PROVIDED MATERIAL
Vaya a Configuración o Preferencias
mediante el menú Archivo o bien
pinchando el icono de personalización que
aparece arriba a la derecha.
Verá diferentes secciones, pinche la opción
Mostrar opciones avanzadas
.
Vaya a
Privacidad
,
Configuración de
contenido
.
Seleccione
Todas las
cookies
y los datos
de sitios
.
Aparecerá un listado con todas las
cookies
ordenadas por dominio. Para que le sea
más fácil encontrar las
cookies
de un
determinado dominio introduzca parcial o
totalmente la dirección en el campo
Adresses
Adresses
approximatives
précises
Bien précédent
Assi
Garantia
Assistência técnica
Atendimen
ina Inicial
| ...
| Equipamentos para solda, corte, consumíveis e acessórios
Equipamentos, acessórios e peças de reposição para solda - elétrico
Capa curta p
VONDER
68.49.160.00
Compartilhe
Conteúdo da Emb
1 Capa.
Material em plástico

AIM OF THE EXERCISE
Copy every line of the data above, keeping each word, letter and mark the same and in the same order.

ANSWER AREA
Vaya a Configuración o Preferencias
mediante el menú Archivo o bien
pinchando el icono de personalización que
aparece arriba a la derecha.
Verá diferentes secciones, pinche la opción
Mostrar opciones avanzadas
.
Vaya a
Privacidad
,
Configuración de
contenido
.
Seleccione
Todas las
cookies
y los datos
de sitios
.
Aparecerá un listado con todas las
cookies
ordenadas por dominio. Para que le sea
más fácil encontrar las
cookies
de un
determinado dominio introduzca parcial o
totalmente la dirección en el campo
Adresses
Adresses
approximatives
précises
Bien précédent
Assi
Garantia
Assistência técnica
Atendimen
ina Inicial
| ...
| Equipamentos para solda, corte, consumíveis e acessórios
Equipamentos, acessórios e peças de reposição para solda - elétrico
Capa curta p
VONDER
68.49.160.00
Compartilhe
Conteúdo da Emb
1 Capa.
Material em plástico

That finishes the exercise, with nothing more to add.